The remains of a boundary wall surviving as an interesting relic of the Waterford County and City Gaol complex. NOTE: The exact location of the first Waterford City Gaol built (1727) by Thomas Roberts (d. 1775) is unknown. The surviving sections of boundary wall at Jail Street and Barker Street, continuing on a line with the city wall [SMR WA009-005002-], show uncoursed rubble stone work and possibly date back to the Waterford Courthouse and Gaol complex built (1784-7) to designs by James Gandon (1742-1823) of Dublin 'on the recommendation of [John Howard (1726-90)] the philanthropist' (Lewis 1837 II, 689-90). The gaol was later condemned for 'the workmanship...most fraudulently executed...the walls of the yards giving way' and required costly essential repairs (Inspector General's Report of the State of the Prisons of Ireland for the year 1807 1808, 16): a new gaol was subsequently built (1807-11) to designs by Sir Richard Morrison (1676-1849).

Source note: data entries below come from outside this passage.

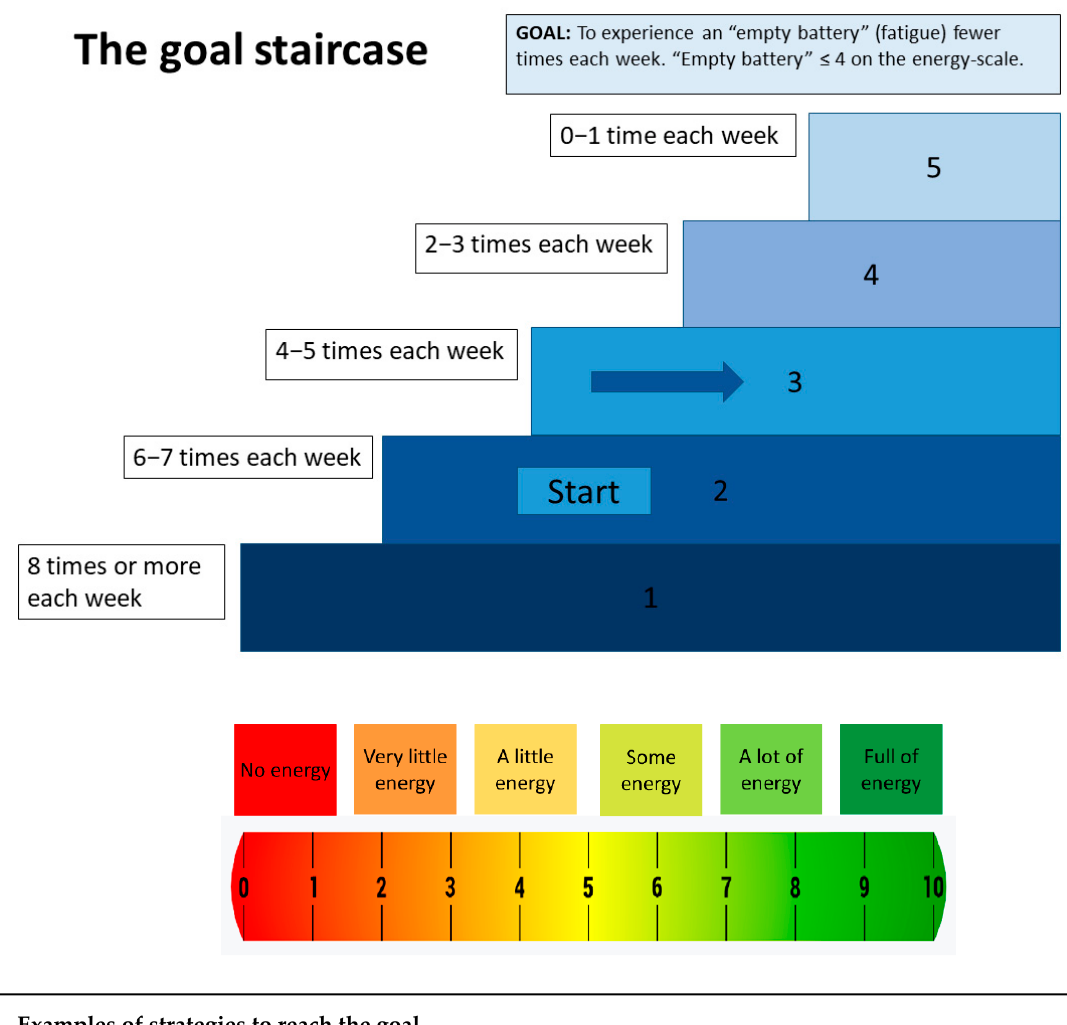
Examples of strategies to reach the goal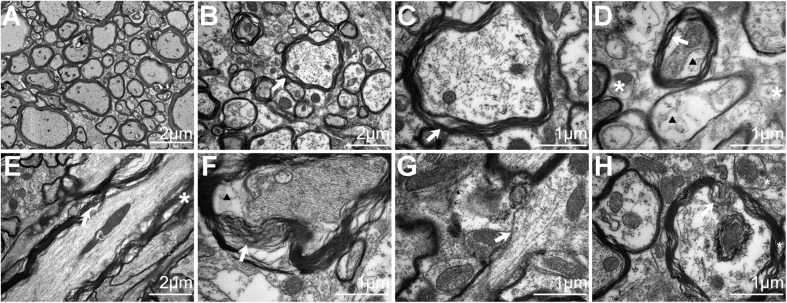
Electron microscopy analysis of traumatic axonal injury after repetitive traumatic brain injury (rTBI) in the brain stem. (A) Axons were consistently intact and organized in sham-treated mice, and mitochondria were normal in the brain. (B) A transverse section shows dystrophic myelinated axons at 24 h post injury. Focal separation of the axolemma and myelin sheaths was also observed (white arrow). (C) High-magnification cross-sectional view of (B) showed dystrophic myelinated axons and myelin sheath delamination (white arrow). (D) High-magnification cross-sectional view of injured axons; notable myelin sheath delamination (white arrow) was observed at 24 h post trauma. Focal intracellular edema (indicated by an arrowhead) and swollen mitochondria (white asterisk) were also present. (E) A longitudinal section through an injured axon (white arrow) showed more myelin sheath delamination and more cytoskeletal filaments (white asterisk) disrupted at 72 h post injury. (F) Transverse section showed axons with partial axoplasmic collapse (white arrow) and intracellular edema (arrowhead) at 72 h post trauma. (G,H) At 168 h after injury, advanced stages of axonal damage were characterized by small regions of focal myelin loss (white arrow) and intra-axoplasmic abnormal electron-dense material (white asterisk) with a longitudinal section and a transverse section, respectively.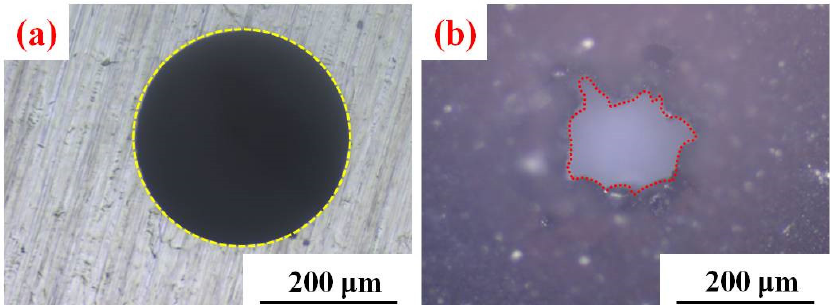
Figure 2. ( a ) Surface morphology of the micro-orifice before test observed by OM ( b ) Surface morphology of the micro-orifice observed by OM after 500 h of the test at 290 °C. The lines in the figure show the counterline of the micro-orifice before and after the test.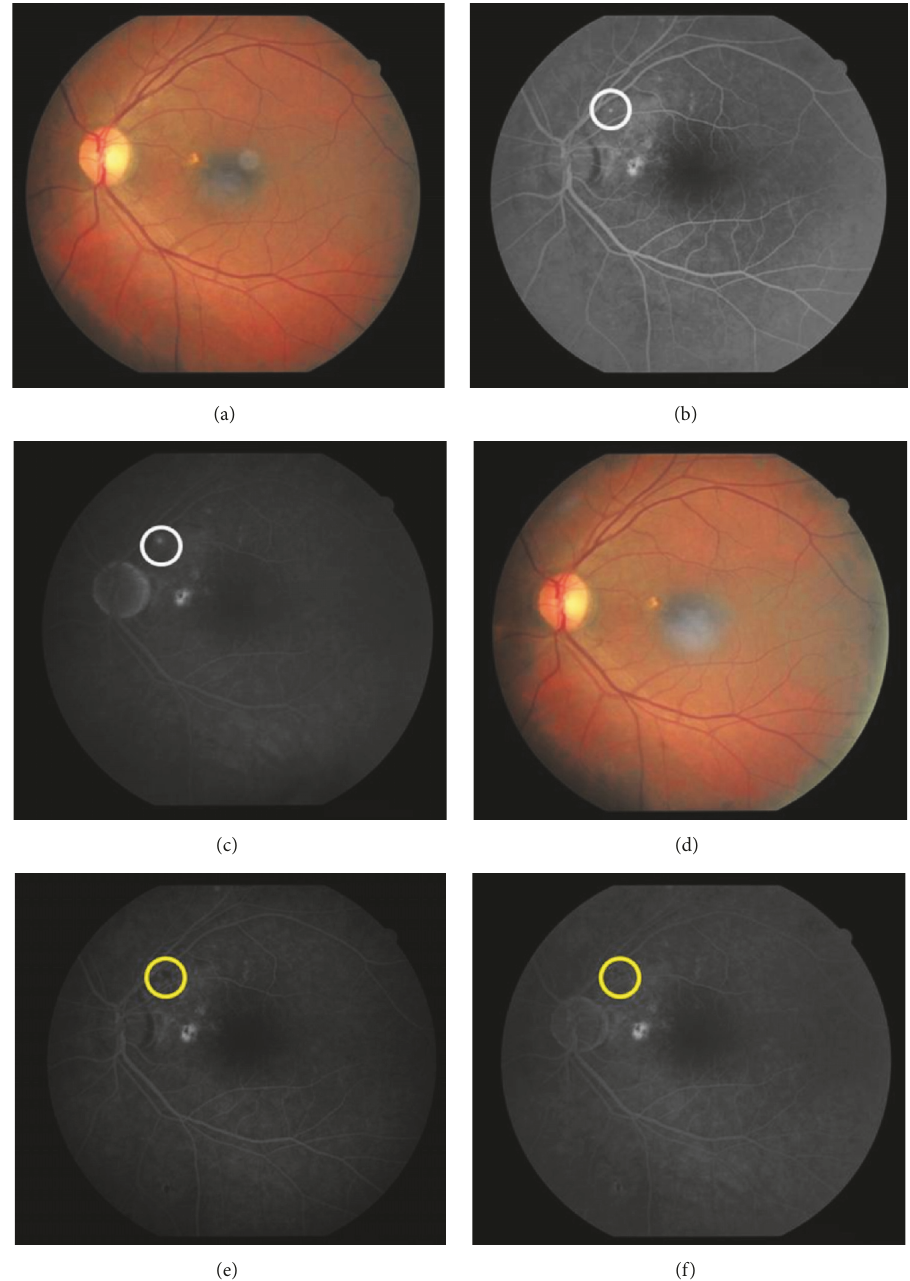
Figure 2: Left eye pre- and posttreatment fundus images, FFA and OCT scans . (a) Pretreatment color fundus image showing RPE alterations over papilla-macular bundle. (b) and (c) Pretreatment FFA with transmission defects and ink blot hyperfluorescence (white circle). (d) Posttreatment color fundus image showing RPE alterations suggestive of resolved CSCR. (e) and (f) Posttreatment FFA showing healed CSCR with no leakage (yellow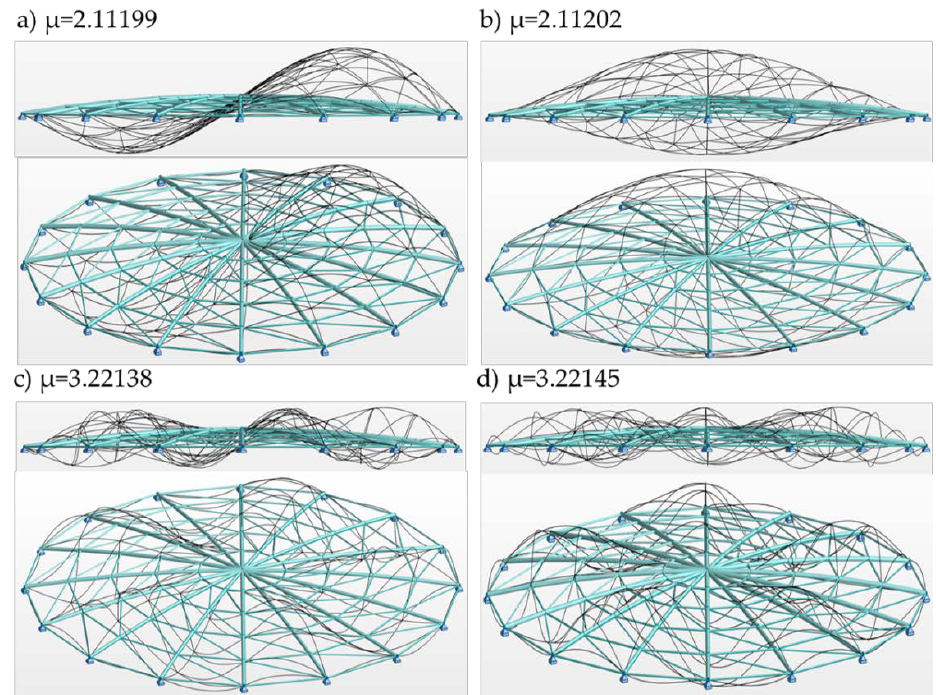
Figure 17. Buckling modes of the structure: ( a ) 1st, ( b ) 2nd, ( c ) 3rd, ( d ) 4th.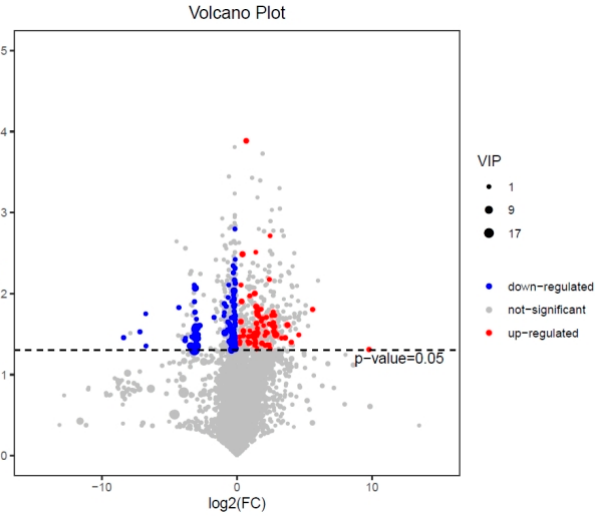
Figure 6. Volcano plot of differential metabolite screening in the 24-h 0.5 A~24-h CK group. Hierarchical clustering was performed on the differential metabolites and a heat map was drawn to better visualize the data (Figure 7).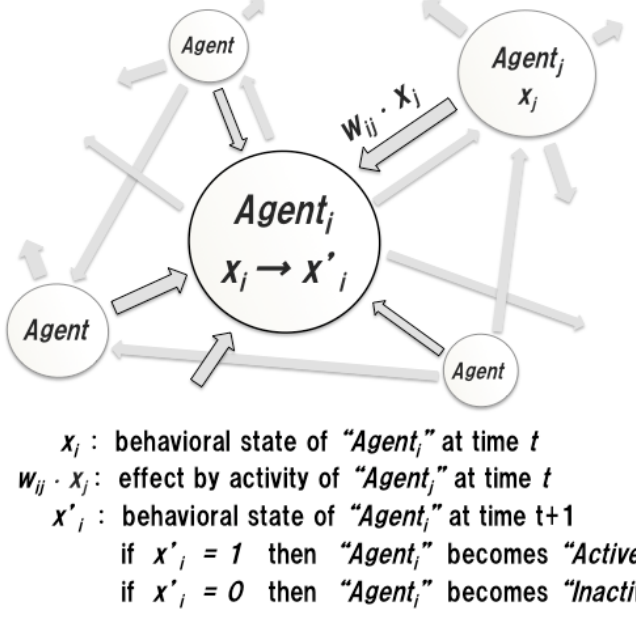
Figure 1. Model of a multiagent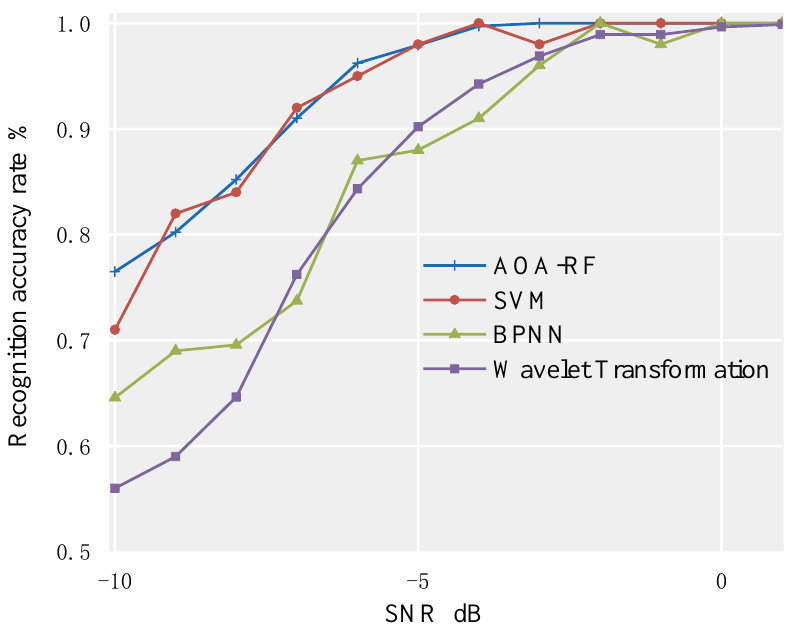
Figure 12. Comparison of average recognition rate between AOA–RF algorithm and new method. Table 3. Recognition accuracy of different methods under different SNR environments.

The new Waterford County and City Gaol was built (1861-3) to designs by Charles Tarrant (1815-77), County Surveyor for County Waterford (appointed 1855), and, in addition to the cell blocks centring on a chapel, the debtors' prison, hospital and laundry, the complex included a neo-Gothic gate lodge: it is possible that a section of the boundary wall at Ballybricken Green, which shows coursed stone work and silver-grey limestone dressings, was likewise reconstructed. The closure (1938) of Waterford County and City Gaol coincided with the declaration of "The Emergency" at the outbreak of the Second World War (1939-1945) and the vacant complex was subsequently repurposed by An Fórsa Cosanta Áitiúil [Local Defence Force]. The demolition of the complex (1949-54) was spurred by the "Waterford Jail Disaster" (4th March 1943) when, following a period of heavy rain, a section of the boundary wall collapsed onto houses in Barker Street and King's Terrace resulting in the deaths of four adults and five children: the disaster is commemorated by a nearby memorial (2004) by Declan Breen (b. 1951).